STUDY TEXT
################

I used tables constantly from 1991 to 2002. I've trained well over 1000 dogs on tables (under contract), and tested/worked ~ 5000 more dogs.

For those of you wallowing in utter confusion, TABLES ARE NOTHING. They're inert wooden/metal pieces of equipment - which rely *100%* on what the "helper" chooses to do or not do.

Consider this concept: tables are NOT tables - they're ecollars. Anyone who desires can get their hands on them. What they DO with them is the entire issue.

****MOD EDIT****



Steve Leigh


----------



## Connie Sutherland (Mar 27, 2006)

QUOTE: Anyone who desires can get their hands on them. What they DO with them is the entire issue. END

Good point, IMO, and one that's probably true of every training tool in existence.

P.S. Welcome!


----------



## Mike Schoonbrood (Mar 27, 2006)

Welcome to the forum Steve, I've viewed your website many times in the past 

Now, since this is a touchy subject for some people, I don't have to tell everyone to keep it civil (people civil not dog civil :lol, so no name calling or slander, just good quality discussion. I'm hoping that perhaps this thread can educate those of us who know little about table training and perhaps become a reference for those who don't know what it's all about... whatever the consensus will be.


----------



## Selena van Leeuwen (Mar 29, 2006)

Oke, seen the vids and didn´t read the other **** edit to my own post: also mods have to stay civil...helaas...rare jongens die amerikanen.. ( :roll: :roll: geezzz pleazzz let both sides get a live...). For me this use of the table is like the one Jerry and Gregg discribed in the other thread, just another way to agitate, like poal(?) work..nothing wrong with this..just like I said in the other topic.


----------



## Jerry Lyda (Apr 4, 2006)

I've seen them and what do you mean by (wrecked ) ???


----------



## Woody Taylor (Mar 28, 2006)

Jerry Lyda said:


> I've seen them and what do you mean by (wrecked ) ???


I think that was just sarcasm on his part, Jerry. :wink:


----------



## Jerry Lyda (Apr 4, 2006)

I thought so too. What I saw looked good to me. :lol:


----------



## Guest (Jun 1, 2006)

Jerry Lyda said:


> I've seen them and what do you mean by (wrecked ) ???


As I've been accused of "wrecking dogs" ..... the term is pure sarcasm.


----------



## Guest (Jun 1, 2006)

Jerry Lyda said:


> I thought so too. What I saw looked good to me. :lol:


My website analyzer shows every hit - including the videos.

I'm sorry to see that none of the table videos have been viewed today ....

I'm sincere - I'd like *anyone, anywhere* to watch them, and tell me what I'm doing wrong.

I've even got one of my own 10 week old puppy - on the round table - biting AND outing on his 3rd session - with no corrections whatsoever.

I'm listening ........


Steve


----------



## Woody Taylor (Mar 28, 2006)

################

Saved entries
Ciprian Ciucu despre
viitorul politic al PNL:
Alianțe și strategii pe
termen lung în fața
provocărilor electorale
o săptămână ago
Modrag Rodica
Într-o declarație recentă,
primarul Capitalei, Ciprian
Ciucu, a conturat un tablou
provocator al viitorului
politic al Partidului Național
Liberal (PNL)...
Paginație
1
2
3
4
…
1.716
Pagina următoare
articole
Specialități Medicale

################

TASK ITEM A
In the table-training thread, over what years did the first poster use tables constantly?
TASK ITEM B
Transcribe the table-training thread, everything from "Welcome to the" down to "consensus will be.".
TASK ITEM C
Pick up the table-training thread at its last post and keep it going.
The saved entries come from a different source than the thread.

EXPECTED OUTPUT A
From 1991 to 2002.

EXPECTED OUTPUT B
Welcome to the forum Steve, I've viewed your website many times in the past 

Now, since this is a touchy subject for some people, I don't have to tell everyone to keep it civil (people civil not dog civil :lol, so no name calling or slander, just good quality discussion. I'm hoping that perhaps this thread can educate those of us who know little about table training and perhaps become a reference for those who don't know what it's all about... whatever the consensus will be.

EXPECTED OUTPUT C
Steve Leigh said:


> Jerry Lyda said:
> 
> 
> > I thought so too. What I saw looked good to me. :lol:
> ...


Steve, my guess is that--given that you've already taken a shot at Jerry, who is a table advocate, and that you're daring people to critique you--that only a sucker (or me) would respond to you if you're operating this way in this forum. We're a pretty laid-back crowd, we're very open about wanting to learn and share, and we tend to "like" each other, for what it is worth, even when we disagree with each other. Just my opinion, and one I may regret voicing, but you are coming on mighty strong for someone who just started posting today. Nobody's going to come out here and attack you, even if they disagree with you...I guess my question for you is...what happens if someone disagrees with you, and offers up valid, informed critique based on their own experiences and opinions? If that results in a flame war and attacks on their character and potential harassment, yeah, it's going to be a quiet room for you.


----------



## Selena van Leeuwen (Mar 29, 2006)

Steve Leigh said:


> My website analyzer shows every hit - including the videos.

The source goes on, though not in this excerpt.